Kim and I have recently transitioned from living in two homes (summer: Michigan; winter: Florida) to living in an apartment. This has not been easy.
A few days ago we were feeling pretty good about cramming two housefuls of stuff into the apartment, the garage, and three storage lockers a few miles away. We had removed the last of the boxes from the living room, worked out the placement of the kitchen gear that Kim needs, and I found my checkbook in a suitcase. Then we got The Memo. We trust that everyone in River Oaks West got one.
It seemed innocuous at first. Remove items that don’t belong in your garage and on your deck (we have an eight-foot wide balcony facing a pond). But a closer reading of the note made it very clear that renting an apartment is different from owning your home.
I am well aware of the Native American idea that we don’t really “own” any land. The Great Spirit allows us to live there for a while, and we are to take care of it, but we don’t really own it. Even when you “own” your home, you don’t really own it because the city, or the homeowner’s association, can tell you what you can and cannot do there, and Donald Trump can take it from you to build a hotel or casino.
But I’m a white guy, not a Native American, and Kim and I used to own two homes, and now we don’t. The Memo made that clear. Failure to comply, it stated, could result in our eviction.
We were told that the only items we are allowed to have in “our” garage are our car and, in a clear act of generosity, our bicycles. (It is not clear whether or not our bicycle pump would be allowed.) Kim and I pride ourselves in being good citizens, not troublemakers, so we are trying to comply. We have moved a few more items into our basement. Kim assures me she will find a way to work our garbage can into our living room décor, and if anyone can do this, Kim can. I think I can get our lawnmower into my shower. We also have a small refrigerator in our garage – useful because the one in the kitchen tends to drip water onto the contents – and we could tip it onto its side to use as a coffee table. Another option would to be to mount some wheels on it and call it a bicycle.

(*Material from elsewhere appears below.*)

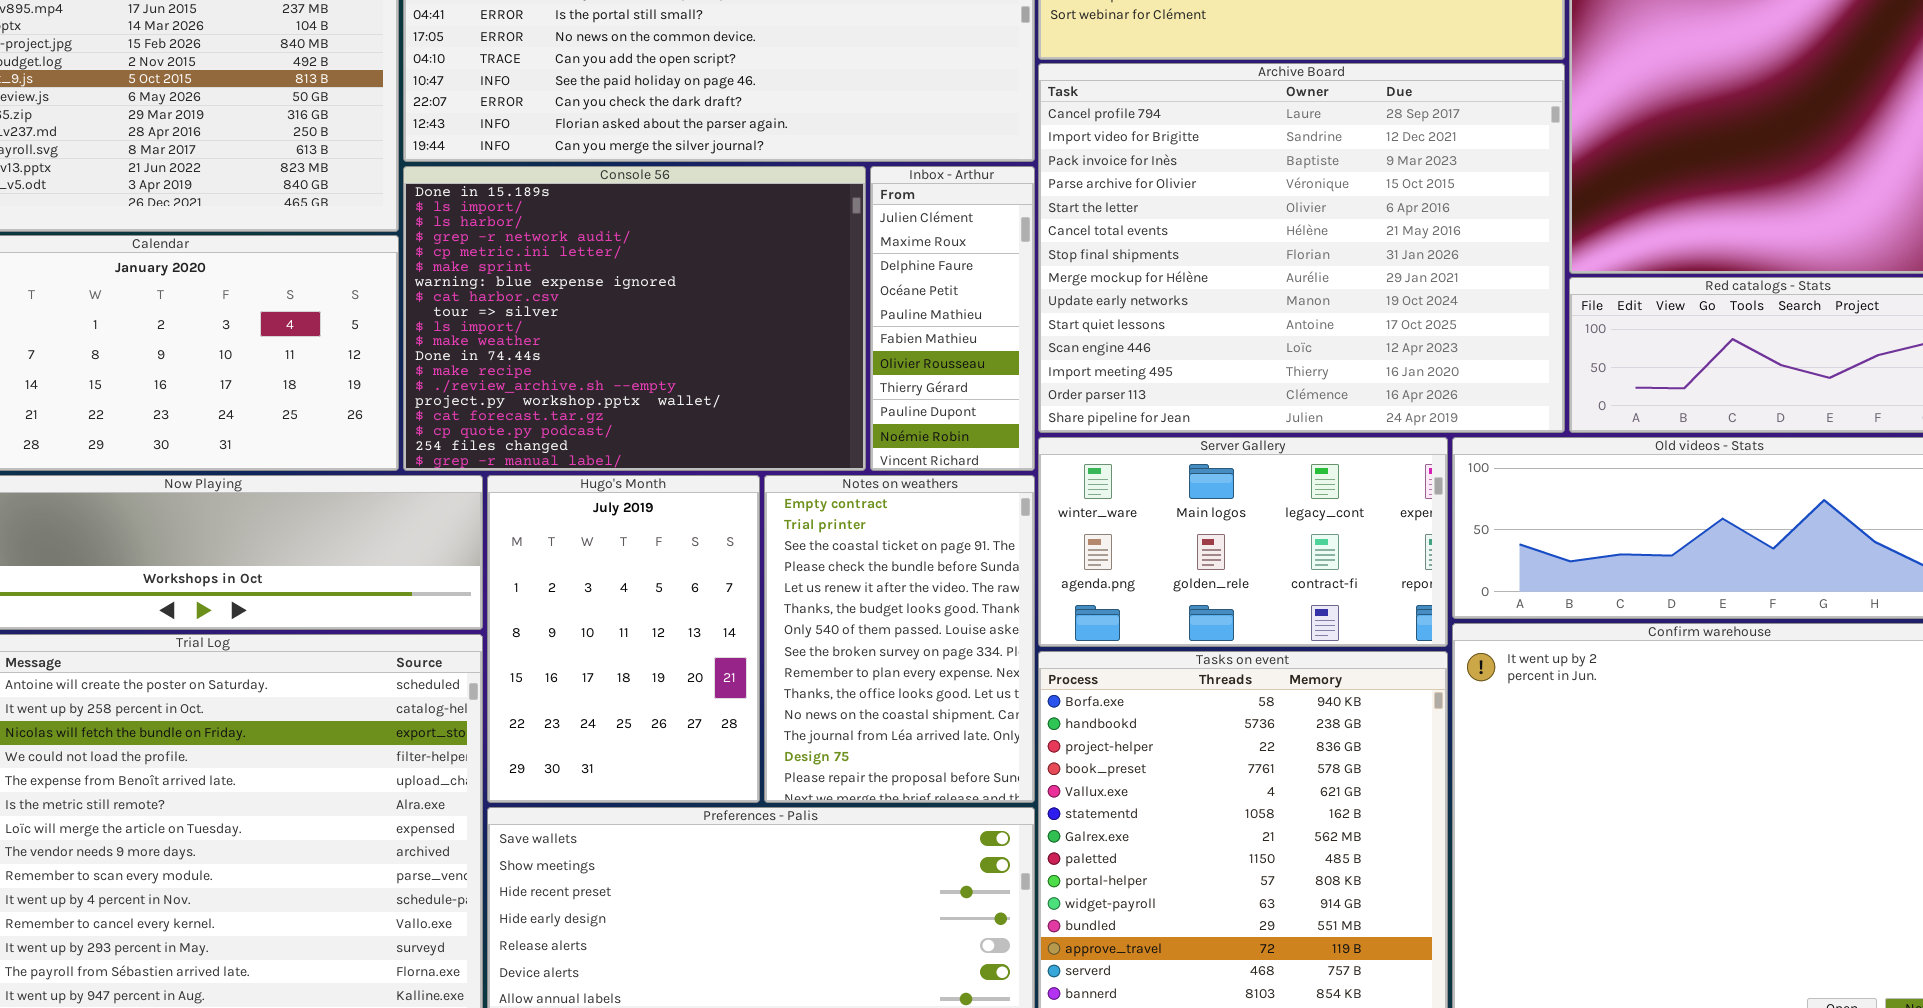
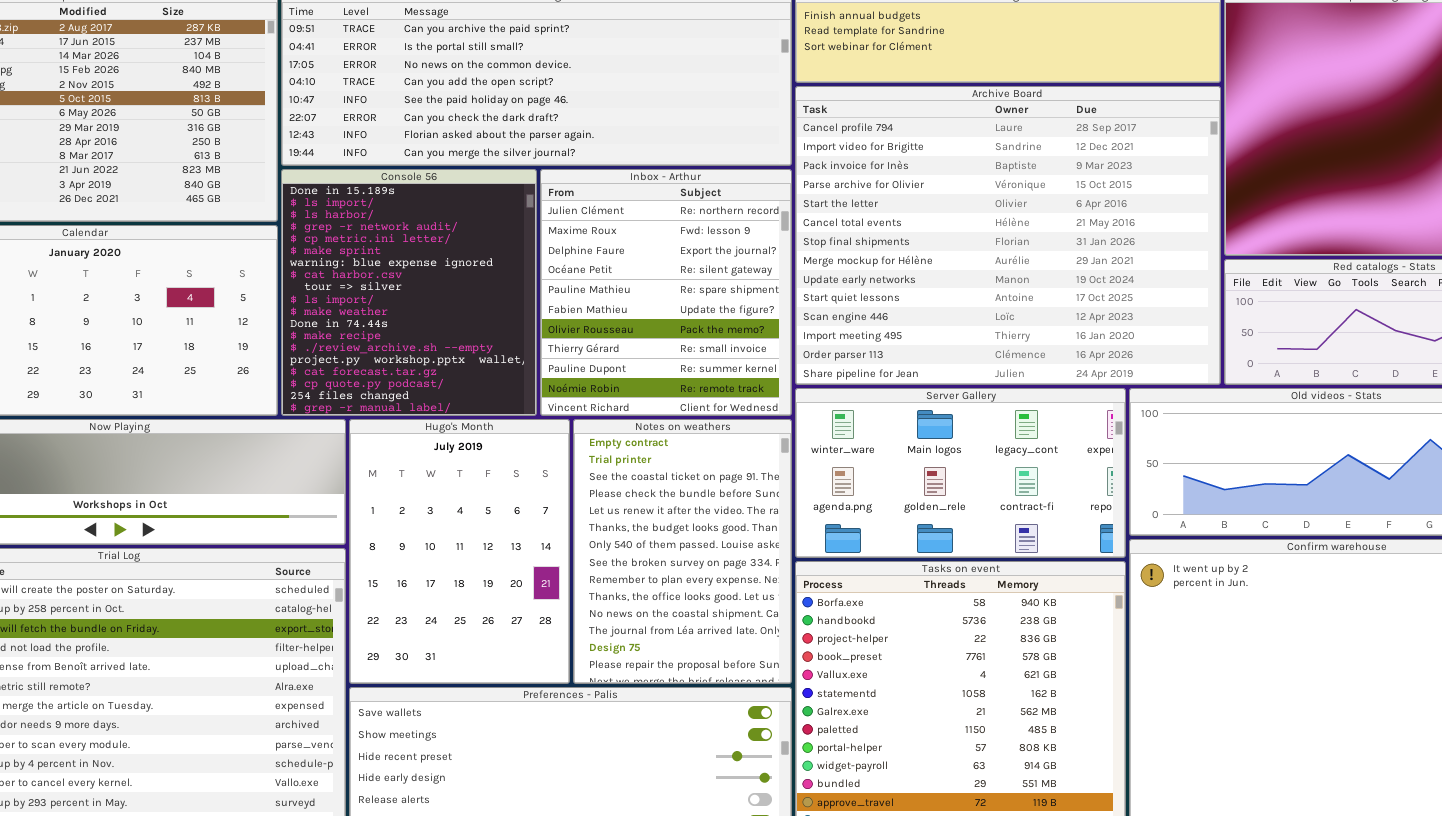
Console 56: [403,166,866,471] -> [281,169,537,416], resized
Inbox - Arthur: [870,166,1035,471] -> [540,169,792,416], resized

Another part of The Memo stated that we are not allowed to have furniture on our deck. We have two deck chairs there. We’ve been too busy to sit in them, but they are undoubtedly deck chairs. Made to be placed on a deck. Perhaps we could suspend them from ropes and say they are mobiles? We are still working on this one. We are also still deciding what to do with Kim’s collection of rocks – boulders, really, some the size of volleyballs. I don’t think River Oaks can deal with Kim’s collections.
Kim and I try to take these matters philosophically. We know the Great Spirit didn’t write The Memo – it was The Management. And after all, adjusting to apartment living is good preparation for the transition to a nursing home.